As the Middle East watches to see whether the ceasefire agreed between Israeli and Palestinian leaders will hold, the key figure on the Palestinian side may not be Yasser Arafat, but the man many believe is manoeuvring to succeed him, Marwan Barghouti.

The 41-year-old, moustachioed Mr Barghouti, as diminutive as Mr Arafat but a generation younger, has contradicted his nominal leader repeatedly in the past few days.

The Palestinian Authority president ordered his security men to implement the ceasefire deal reached at Sharm el-Sheikh. But Mr Barghouti, West Bank leader of Mr Arafat's Fatah party and chief of its armed wing, the Tanzim, has dismissed the agreement and called for the intifada, or uprising, to continue, though he uses the phrase "peaceful intifada", meaning demonstrations rather than armed attacks.

Israeli security sources say the Tanzim chief is leading a "quiet revolt" against 71-year-old Mr Arafat, leading them to question whether the Palestinian leader can deliver a ceasefire. But Mr Barghouti says he too is unable to order Palestinians to stop. The protests are routinely followed by clashes with Israeli soldiers, which led to more than 100 deaths in the past three weeks, nearly all Palestinian.

When Haaretz newspaper questioned whether he had control over the demonstrators, he said: "Israelis don't understand what a popular uprising is ... If I give an order to stop, they will stop? Are you mad?" Nor would he try to persuade them to quit. "We have reached the limit of our patience," he told the newspaper. "You, the Israelis, can't obtain peace without paying a price. You have to choose - either occupation or peace."

The demonstrators were not soldiers "used to obeying orders", Mr Barghouti said. He insisted he was "loyal to the president [Yasser Arafat]", and their relations were "very good". But he added: "We are not soldiers. I am also active in politics."

From a family prominent in the West Bank town of Ramallah since British Mandate days, Mr Barghouti became politically active at Bir Zeit University, where he was president of the students' union.

****************

§ **Assigned task A**:
Copy out the records word for word, starting at their first line and ending at the line that contains "4: (500, 203)", with both of those lines included. Leave out the pictures.

****************

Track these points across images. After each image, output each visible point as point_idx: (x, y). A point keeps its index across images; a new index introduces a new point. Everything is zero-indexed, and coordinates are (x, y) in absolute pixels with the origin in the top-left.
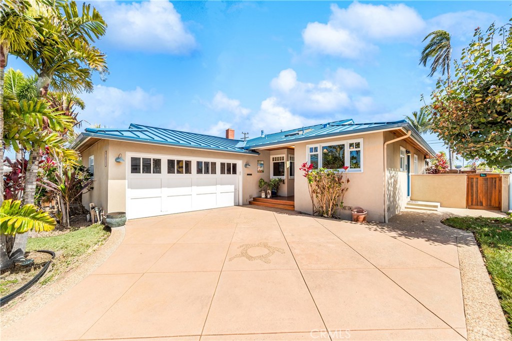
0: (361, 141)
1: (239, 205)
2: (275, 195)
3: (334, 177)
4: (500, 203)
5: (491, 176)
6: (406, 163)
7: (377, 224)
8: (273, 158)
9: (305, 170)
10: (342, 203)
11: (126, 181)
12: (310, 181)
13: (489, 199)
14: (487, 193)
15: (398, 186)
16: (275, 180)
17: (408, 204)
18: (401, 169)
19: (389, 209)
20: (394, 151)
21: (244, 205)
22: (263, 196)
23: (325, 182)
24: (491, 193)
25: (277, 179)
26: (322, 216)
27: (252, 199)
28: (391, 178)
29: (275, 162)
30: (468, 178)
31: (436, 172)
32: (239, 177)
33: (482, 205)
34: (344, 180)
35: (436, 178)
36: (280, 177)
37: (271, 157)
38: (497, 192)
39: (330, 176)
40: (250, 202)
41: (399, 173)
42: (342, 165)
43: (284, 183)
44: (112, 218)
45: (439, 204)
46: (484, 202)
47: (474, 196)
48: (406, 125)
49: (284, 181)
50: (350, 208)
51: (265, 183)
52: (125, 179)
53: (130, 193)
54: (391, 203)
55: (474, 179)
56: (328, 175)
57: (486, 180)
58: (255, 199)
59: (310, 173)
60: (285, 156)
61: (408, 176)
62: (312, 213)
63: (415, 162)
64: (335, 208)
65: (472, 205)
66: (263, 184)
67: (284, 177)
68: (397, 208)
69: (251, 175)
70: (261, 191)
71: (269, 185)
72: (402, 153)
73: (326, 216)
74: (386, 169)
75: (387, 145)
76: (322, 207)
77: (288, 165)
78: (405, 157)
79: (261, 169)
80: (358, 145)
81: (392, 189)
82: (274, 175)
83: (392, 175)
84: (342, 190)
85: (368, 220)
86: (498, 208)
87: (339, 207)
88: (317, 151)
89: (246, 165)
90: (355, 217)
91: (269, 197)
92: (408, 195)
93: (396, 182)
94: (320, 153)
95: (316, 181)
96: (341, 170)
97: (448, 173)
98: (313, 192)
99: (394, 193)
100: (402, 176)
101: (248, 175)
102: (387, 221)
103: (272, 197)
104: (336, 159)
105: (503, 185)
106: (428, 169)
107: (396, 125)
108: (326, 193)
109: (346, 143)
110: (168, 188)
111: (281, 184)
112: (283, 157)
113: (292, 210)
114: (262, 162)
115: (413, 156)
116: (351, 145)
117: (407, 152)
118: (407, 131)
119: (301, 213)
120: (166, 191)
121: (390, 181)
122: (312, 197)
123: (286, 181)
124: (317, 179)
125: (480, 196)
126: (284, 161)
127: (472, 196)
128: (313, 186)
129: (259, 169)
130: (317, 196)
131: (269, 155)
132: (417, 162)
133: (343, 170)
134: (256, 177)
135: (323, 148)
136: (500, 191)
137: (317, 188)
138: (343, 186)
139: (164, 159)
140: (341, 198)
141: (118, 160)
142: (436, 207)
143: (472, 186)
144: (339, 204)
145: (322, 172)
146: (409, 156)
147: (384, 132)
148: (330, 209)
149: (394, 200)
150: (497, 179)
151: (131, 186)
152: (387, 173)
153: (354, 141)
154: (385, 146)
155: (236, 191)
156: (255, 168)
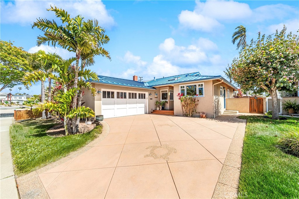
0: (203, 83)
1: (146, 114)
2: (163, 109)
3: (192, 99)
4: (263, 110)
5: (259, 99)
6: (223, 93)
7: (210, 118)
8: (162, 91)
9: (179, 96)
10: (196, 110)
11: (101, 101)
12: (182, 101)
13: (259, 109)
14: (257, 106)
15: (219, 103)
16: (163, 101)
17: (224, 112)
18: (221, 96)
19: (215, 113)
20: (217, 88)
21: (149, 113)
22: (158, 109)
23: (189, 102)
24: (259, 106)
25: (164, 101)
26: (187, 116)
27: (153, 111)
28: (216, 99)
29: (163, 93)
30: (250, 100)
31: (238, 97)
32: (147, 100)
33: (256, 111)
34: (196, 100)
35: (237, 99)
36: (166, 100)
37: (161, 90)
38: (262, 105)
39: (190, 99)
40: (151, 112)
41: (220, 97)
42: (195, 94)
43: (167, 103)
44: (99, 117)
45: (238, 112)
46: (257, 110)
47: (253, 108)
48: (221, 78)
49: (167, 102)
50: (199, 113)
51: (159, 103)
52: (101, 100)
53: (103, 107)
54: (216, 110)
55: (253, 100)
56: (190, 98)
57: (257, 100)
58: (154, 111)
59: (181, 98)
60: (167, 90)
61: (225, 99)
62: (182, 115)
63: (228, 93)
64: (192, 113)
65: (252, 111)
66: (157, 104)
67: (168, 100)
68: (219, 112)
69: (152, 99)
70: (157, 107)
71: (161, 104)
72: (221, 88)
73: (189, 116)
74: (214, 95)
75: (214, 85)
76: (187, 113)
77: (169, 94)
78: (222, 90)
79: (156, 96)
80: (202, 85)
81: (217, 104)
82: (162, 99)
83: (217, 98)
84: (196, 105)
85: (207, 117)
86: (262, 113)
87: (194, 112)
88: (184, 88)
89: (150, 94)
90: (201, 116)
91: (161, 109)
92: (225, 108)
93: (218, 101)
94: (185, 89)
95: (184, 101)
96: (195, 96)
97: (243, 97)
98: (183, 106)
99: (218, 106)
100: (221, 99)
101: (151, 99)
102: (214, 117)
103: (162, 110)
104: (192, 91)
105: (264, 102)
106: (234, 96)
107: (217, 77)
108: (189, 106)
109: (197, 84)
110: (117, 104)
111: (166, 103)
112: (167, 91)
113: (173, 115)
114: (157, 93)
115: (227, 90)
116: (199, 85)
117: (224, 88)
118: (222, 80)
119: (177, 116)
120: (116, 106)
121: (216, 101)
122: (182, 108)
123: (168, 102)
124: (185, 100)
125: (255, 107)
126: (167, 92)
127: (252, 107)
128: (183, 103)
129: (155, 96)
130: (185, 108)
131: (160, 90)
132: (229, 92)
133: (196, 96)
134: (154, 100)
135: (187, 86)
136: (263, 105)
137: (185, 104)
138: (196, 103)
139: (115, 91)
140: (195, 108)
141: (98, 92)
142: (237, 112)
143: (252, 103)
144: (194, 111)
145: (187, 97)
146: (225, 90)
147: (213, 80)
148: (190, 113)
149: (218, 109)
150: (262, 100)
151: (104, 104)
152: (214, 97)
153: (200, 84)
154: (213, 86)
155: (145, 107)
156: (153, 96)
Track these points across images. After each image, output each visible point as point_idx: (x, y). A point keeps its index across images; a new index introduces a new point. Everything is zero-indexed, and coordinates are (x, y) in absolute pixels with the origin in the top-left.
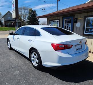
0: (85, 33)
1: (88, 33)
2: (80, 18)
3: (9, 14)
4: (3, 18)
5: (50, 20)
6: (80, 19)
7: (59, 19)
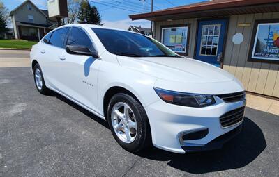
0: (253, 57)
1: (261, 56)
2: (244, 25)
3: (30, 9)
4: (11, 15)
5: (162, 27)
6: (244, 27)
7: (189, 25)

****************

§ **Assigned task B**:
Summarize the text on Marwan Barghouti in two sentences.

§ **Your response A**:
Track these points across images. After each image, output each visible point as point_idx: (x, y). A point keeps its index across images; a new index introduces a new point. Everything is zero-indexed, and coordinates are (x, y) in absolute pixels with the origin in the top-left.
0: (361, 141)
1: (239, 205)
2: (275, 195)
3: (334, 177)
4: (500, 203)

§ **Your response B**:
Marwan Barghouti, the 41-year-old West Bank leader of Fatah and chief of its armed wing, the Tanzim, has repeatedly contradicted Yasser Arafat by dismissing the Sharm el-Sheikh ceasefire and calling for a "peaceful intifada" to continue. Israeli security sources say he is leading a "quiet revolt" against Arafat, but Barghouti says he is loyal to the president and cannot order the demonstrators to stop.